PrefectHQ / prefect

Prefect is a workflow orchestration framework for building resilient data pipelines in Python.
https://prefect.io
Apache License 2.0
17.67k stars 1.65k forks source link

Adaptive Dask Executor workers don't scale up when running many quick tasks #5483

Open Adam-D-Lewis opened 2 years ago

Adam-D-Lewis commented 2 years ago

Description

When mapping over a large set of inputs which creates many tasks, an adaptive DaskExecutor will not scale up it's workers when the tasks that are mapping over the inputs are quick.
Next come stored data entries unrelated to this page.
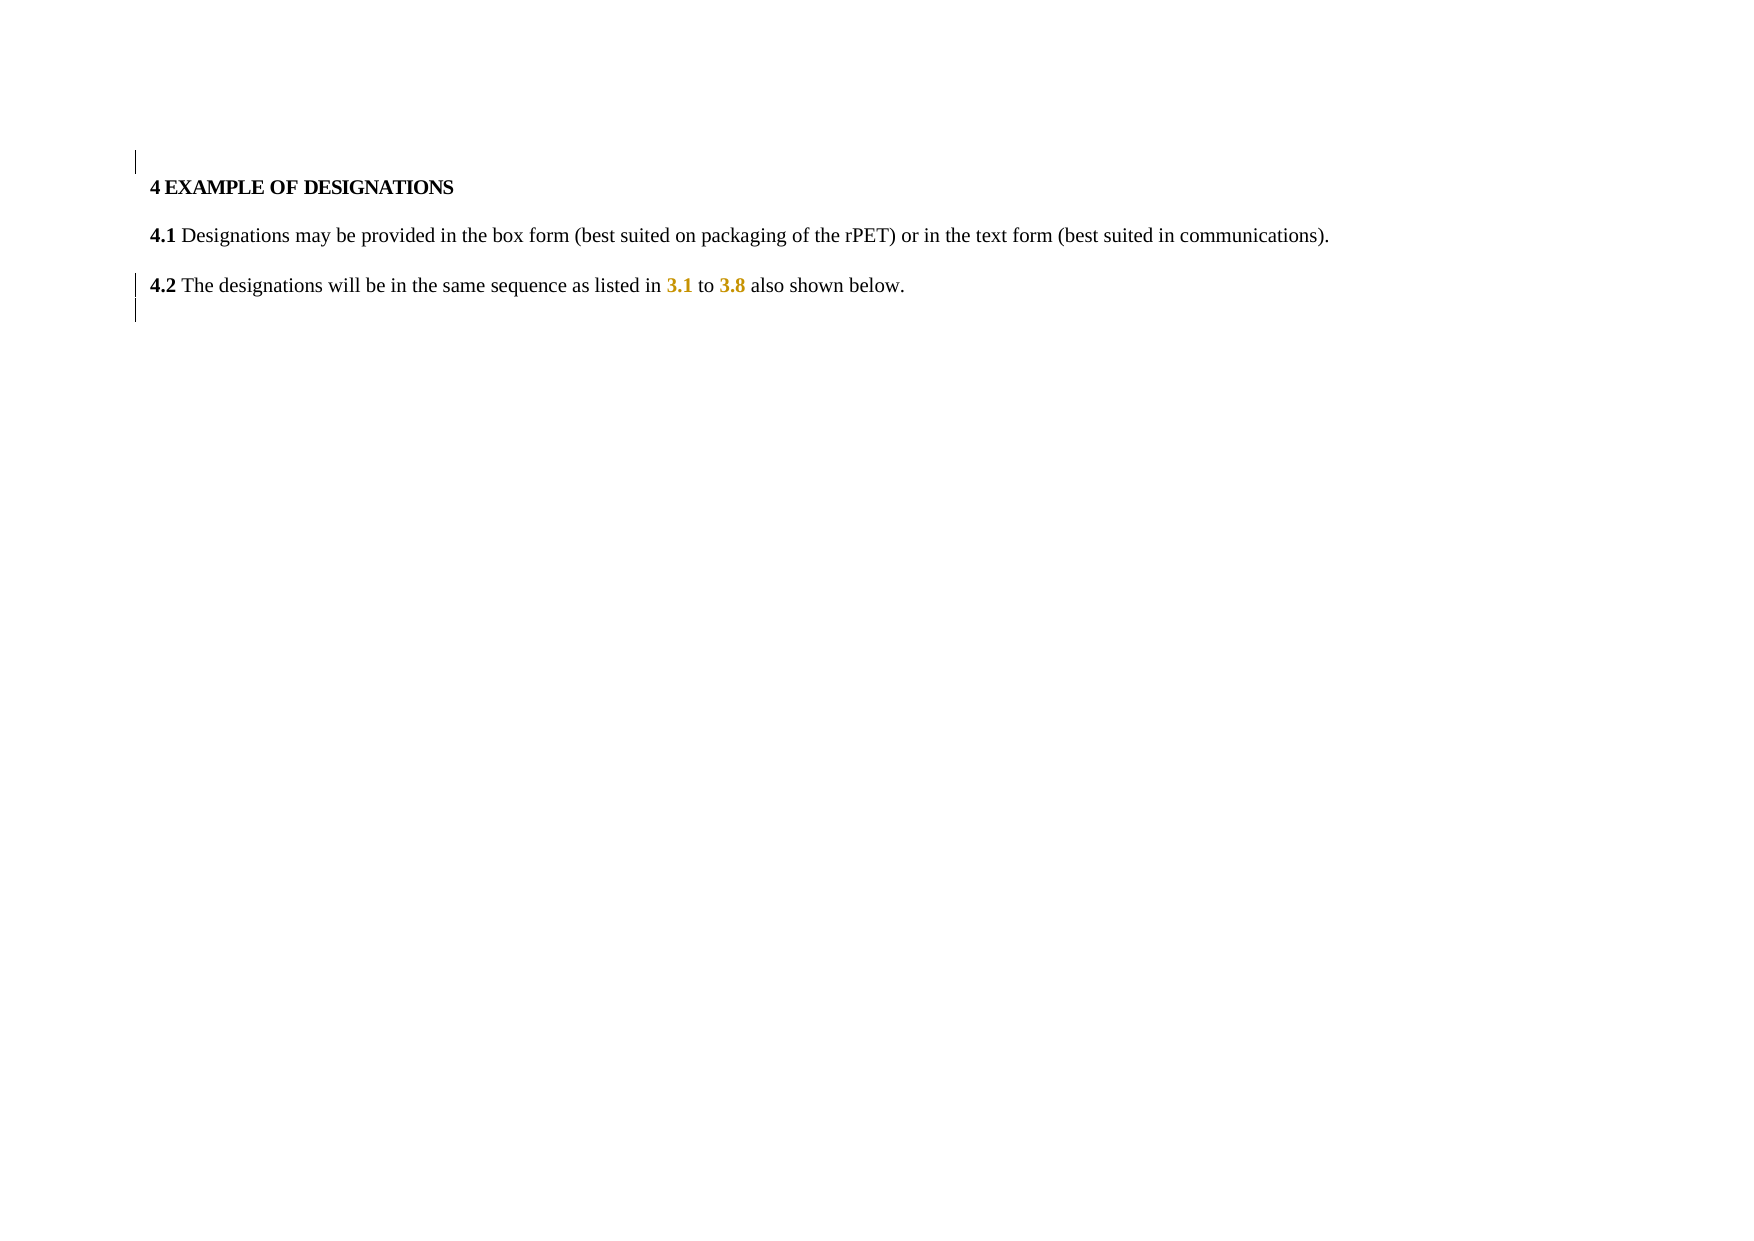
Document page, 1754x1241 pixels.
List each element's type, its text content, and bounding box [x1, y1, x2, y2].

text 4.2 The designations will be in the same sequence as listed in 3.1 to 3.8 also shown below. [150, 273, 1591, 297]
subtitle 4 EXAMPLE OF DESIGNATIONS [150, 175, 1604, 199]
text 4.1 Designations may be provided in the box form (best suited on packaging of the rPET) or in the text form (best suited in communications). [150, 223, 1591, 247]
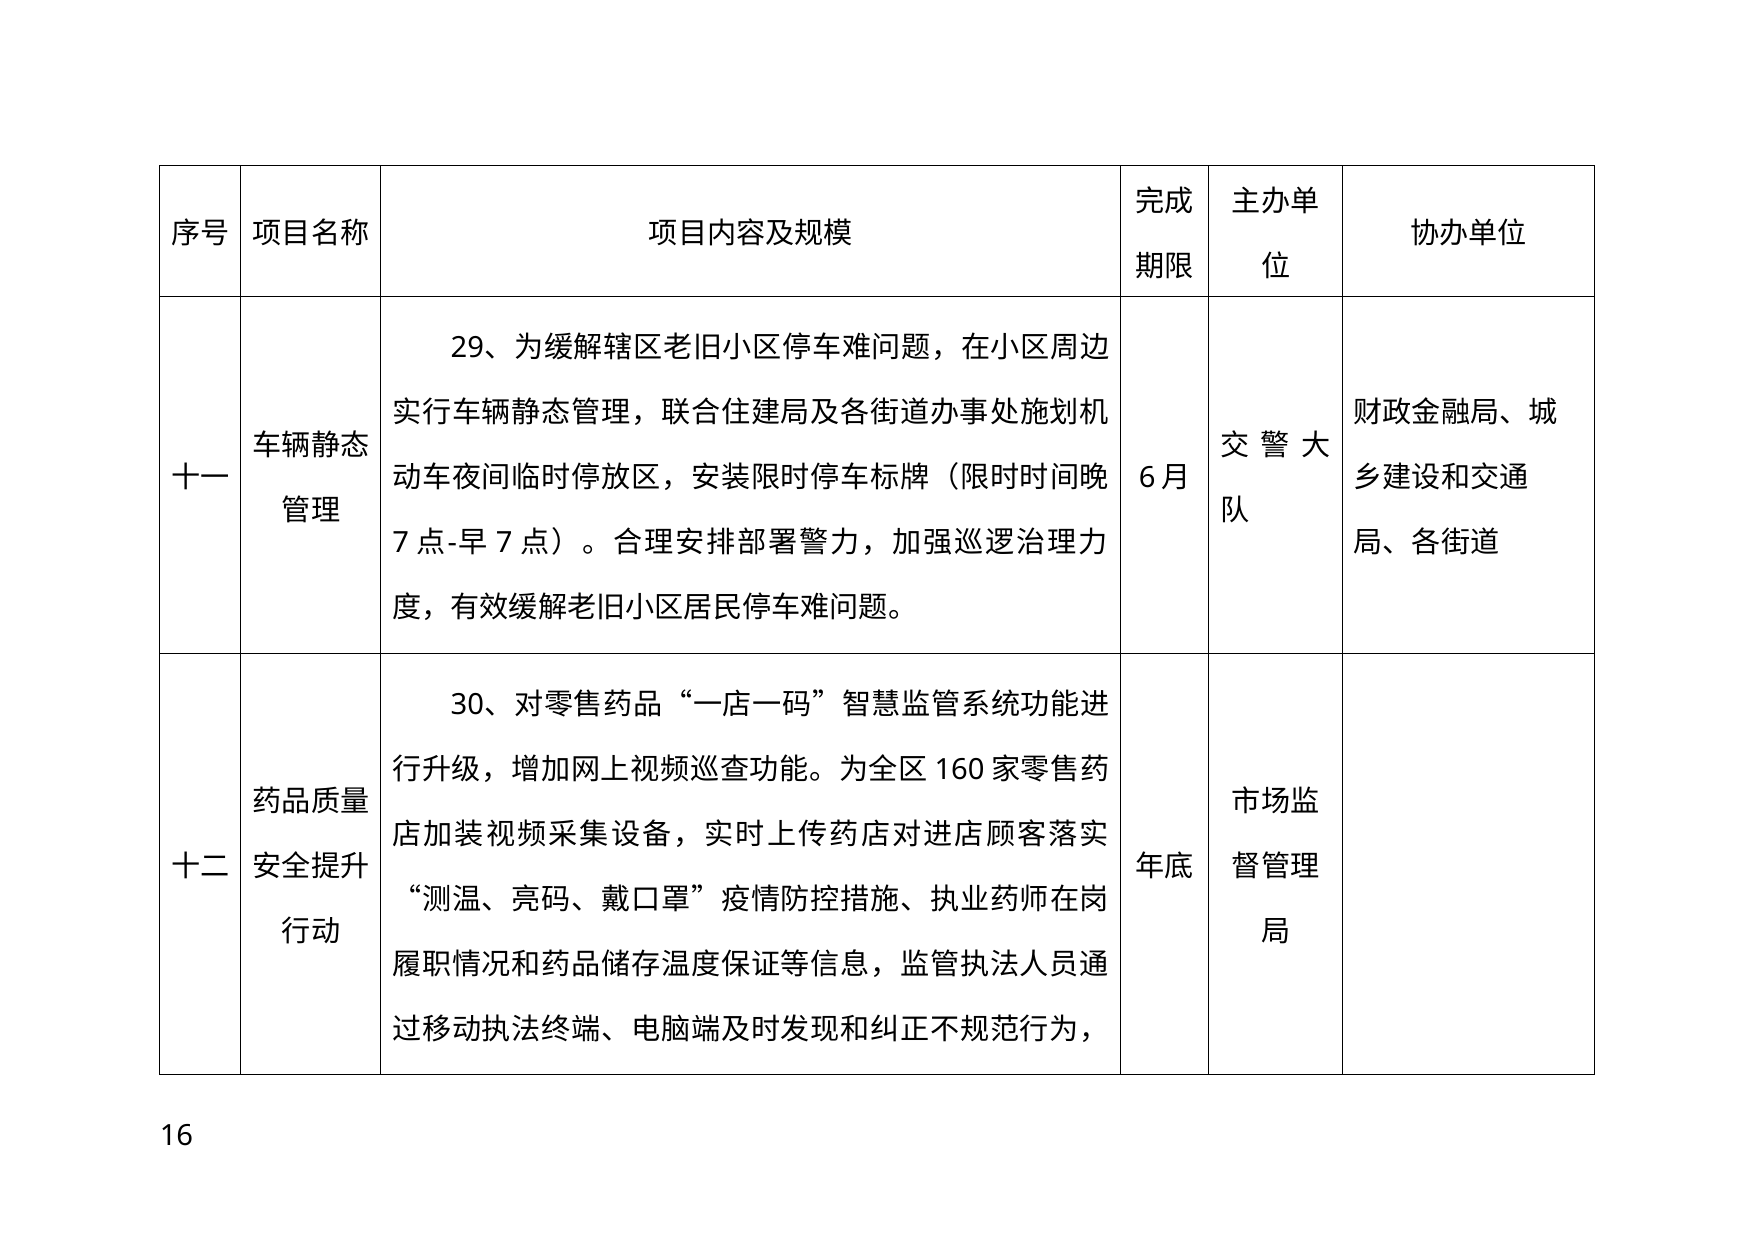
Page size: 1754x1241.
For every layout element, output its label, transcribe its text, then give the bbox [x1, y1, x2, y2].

table_header 项目名称 [241, 166, 380, 296]
table_cell 6月 [1121, 297, 1208, 653]
table_header 序号 [160, 166, 240, 296]
table_cell 财政金融局、城乡建设和交通局、各街道 [1343, 297, 1594, 653]
table_cell 十二 [160, 654, 240, 1074]
table_header 协办单位 [1343, 166, 1594, 296]
table_header 完成 期限 [1121, 166, 1208, 296]
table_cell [381, 654, 1120, 1074]
table_cell 药品质量安全提升行动 [241, 654, 380, 1074]
table_cell [1343, 654, 1594, 1074]
table_cell 车辆静态管理 [241, 297, 380, 653]
table_cell 年底 [1121, 654, 1208, 1074]
table_cell 十一 [160, 297, 240, 653]
table_cell 交警大队 [1209, 297, 1342, 653]
table_cell 市场监督管理局 [1209, 654, 1342, 1074]
table_header 主办单位 [1209, 166, 1342, 296]
table_cell 29、为缓解辖区老旧小区停车难问题，在小区周边实行车辆静态管理，联合住建局及各街道办事处施划机动车夜间临时停放区，安装限时停车标牌（限时时间晚7点-早7点）。合理安排部署警力，加强巡逻治理力度，有效缓解老旧小区居民停车难问题。 [381, 297, 1120, 653]
table_header 项目内容及规模 [381, 166, 1120, 296]
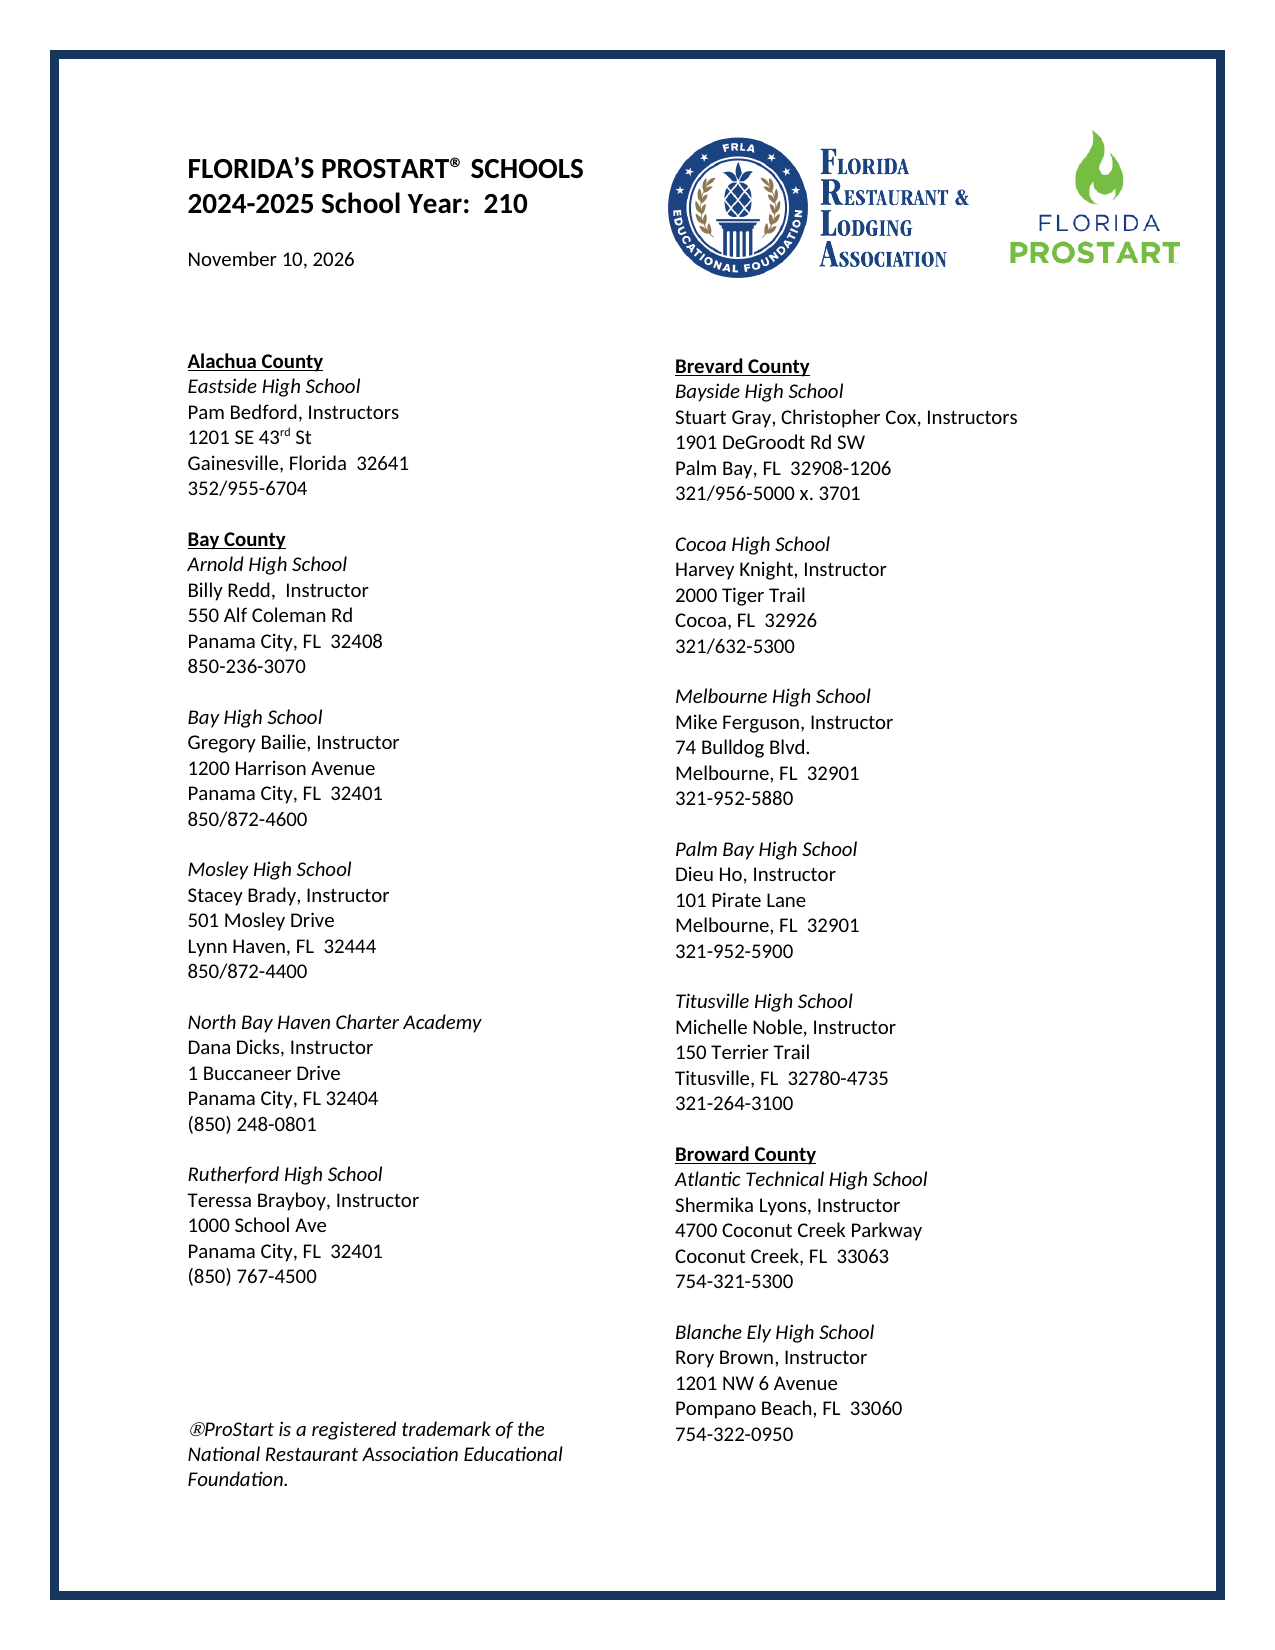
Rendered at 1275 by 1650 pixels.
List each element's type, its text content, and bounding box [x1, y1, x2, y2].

text 321/632-5300 [675, 633, 1087, 658]
text Pam Bedford, Instructors [187, 399, 600, 424]
text (850) 248-0801 [187, 1111, 600, 1136]
text 1901 DeGroodt Rd SW [675, 429, 1087, 455]
subtitle Bay County [187, 526, 600, 552]
text Palm Bay, FL 32908-1206 [675, 455, 1087, 480]
subtitle Arnold High School [187, 552, 600, 577]
text Pompano Beach, FL 33060 [675, 1395, 1087, 1421]
text 2000 Tiger Trail [675, 582, 1087, 607]
subtitle Eastside High School [187, 374, 600, 399]
text Panama City, FL 32408 [187, 628, 600, 653]
text Gregory Bailie, Instructor [187, 729, 600, 755]
text 501 Mosley Drive [187, 907, 600, 933]
subtitle Alachua County [187, 348, 600, 374]
text 850/872-4400 [187, 958, 600, 984]
text 321-952-5900 [675, 938, 1087, 963]
text 74 Bulldog Blvd. [675, 734, 1087, 760]
text Billy Redd, Instructor [187, 577, 600, 602]
subtitle North Bay Haven Charter Academy [187, 1009, 600, 1034]
text 850/872-4600 [187, 806, 600, 831]
text Melbourne, FL 32901 [675, 912, 1087, 938]
text Lynn Haven, FL 32444 [187, 933, 600, 958]
text September 11, 2024 [187, 247, 600, 272]
text Titusville High School [675, 989, 1087, 1014]
text Gainesville, Florida 32641 [187, 450, 600, 475]
text Rory Brown, Instructor [675, 1344, 1087, 1370]
subtitle Florida’s ProStart® Schools [187, 150, 600, 186]
text 850-236-3070 [187, 653, 600, 679]
text 754-321-5300 [675, 1268, 1087, 1294]
subtitle Mosley High School [187, 857, 600, 882]
text 150 Terrier Trail [675, 1039, 1087, 1065]
subtitle Rutherford High School [187, 1162, 600, 1187]
text 321-264-3100 [675, 1090, 1087, 1116]
text 4700 Coconut Creek Parkway [675, 1217, 1087, 1243]
subtitle Brevard County [675, 353, 1087, 379]
text 101 Pirate Lane [675, 887, 1087, 912]
picture [629, 123, 1185, 283]
text (850) 767-4500 [187, 1263, 600, 1289]
text 550 Alf Coleman Rd [187, 602, 600, 628]
subtitle Atlantic Technical High School [675, 1167, 1087, 1192]
text 1000 School Ave [187, 1212, 600, 1238]
text 2024-2025 School Year: 210 [187, 186, 600, 221]
subtitle Cocoa High School [675, 531, 1087, 557]
subtitle Bay High School [187, 704, 600, 729]
text Dana Dicks, Instructor [187, 1034, 600, 1060]
text Mike Ferguson, Instructor [675, 709, 1087, 734]
subtitle Melbourne High School [675, 684, 1087, 709]
text 352/955-6704 [187, 475, 600, 501]
text Harvey Knight, Instructor [675, 557, 1087, 582]
text 321-952-5880 [675, 785, 1087, 811]
text Shermika Lyons, Instructor [675, 1192, 1087, 1217]
text 321/956-5000 x. 3701 [675, 480, 1087, 506]
text Michelle Noble, Instructor [675, 1014, 1087, 1039]
text Stuart Gray, Christopher Cox, Instructors [675, 404, 1087, 429]
subtitle Broward County [675, 1141, 1087, 1167]
text 1 Buccaneer Drive [187, 1060, 600, 1085]
text Titusville, FL 32780-4735 [675, 1065, 1087, 1090]
text Melbourne, FL 32901 [675, 760, 1087, 785]
text Coconut Creek, FL 33063 [675, 1243, 1087, 1268]
text Cocoa, FL 32926 [675, 607, 1087, 633]
text Panama City, FL 32401 [187, 780, 600, 806]
text 1201 NW 6 Avenue [675, 1370, 1087, 1395]
text 1201 SE 43rd St [187, 424, 600, 450]
text ProStart is a registered trademark of the National Restaurant Association Educational Foundation. [187, 1416, 600, 1492]
subtitle Blanche Ely High School [675, 1319, 1087, 1344]
subtitle Bayside High School [675, 379, 1087, 404]
text Panama City, FL 32401 [187, 1238, 600, 1263]
text 1200 Harrison Avenue [187, 755, 600, 780]
text Stacey Brady, Instructor [187, 882, 600, 907]
subtitle Palm Bay High School [675, 836, 1087, 862]
text Panama City, FL 32404 [187, 1085, 600, 1111]
text Dieu Ho, Instructor [675, 862, 1087, 887]
text 754-322-0950 [675, 1421, 1087, 1446]
text Teressa Brayboy, Instructor [187, 1187, 600, 1212]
Scale up does occur when the tasks take longer.

Reproduction

from dask_gateway import Gateway
from distributed import Client
from prefect import task, Flow
import time
from prefect.executors import DaskExecutor

# Define tasks
@task
def my_quick_task(x):
    return

@task
def my_slow_task(x):
    time.sleep(5)
    return

large_iterable_to_map_over = list(range(100_000))

with Flow('Quick Task Flow') as quick_task_flow:
    my_quick_task.map(large_iterable_to_map_over)

with Flow('Slow Task Flow') as slow_task_flow:
    my_slow_task.map(large_iterable_to_map_over)

# Create new adaptive dask cluster for DaskExecutor
with Gateway() as gateway:
    options = gateway.cluster_options()
    with gateway.new_cluster(options) as cluster, Client(cluster) as client:
        cluster.adapt(1, 5)
        my_executor = DaskExecutor(cluster.scheduler_address, client_kwargs={"security": cluster.security})
        client.wait_for_workers(1)

        # Adaptive Dask Cluster won't scale up (at least not within 5 minutes)
        print('starting quick_task_flow')
        quick_task_flow.run(executor=my_executor)

        # Adaptive Dask Cluster will scale up (within ~5 seconds)
        print('starting slow_task_flow')
        slow_task_flow.run(executor=my_executor)

        # Adaptive Dask Cluster does scale up (within ~40 seconds)
        futures = client.map(my_quick_task.__wrapped__, large_iterable_to_map_over)

Environment

{
  "config_overrides": {
    "backend": true
  },
  "env_vars": [],
  "system_information": {
    "platform": "Linux-5.10.98-x86_64-with-glibc2.2.5",
    "prefect_backend": "server",
    "prefect_version": "0.15.13",
    "python_version": "3.8.12"
  }
}

dask == 2021.08.01 distributed == 2021.08.01 dask-gateway == 0.9.0

zanieb commented 2 years ago

Hi! The scaling here should be fully handled by Dask. Do you see scaling occur if submitting tasks to Dask directly rather than using Prefect?

Adam-D-Lewis commented 2 years ago

@madkinsz Yeah, I do see Dask scaling up when using client.map directly though it took 40-50 seconds. I updated the example above, and took note of how long until the additional worker pods show up after the client.wait_for_workers(1) line, and added what I'm seeing to the comments in the example above.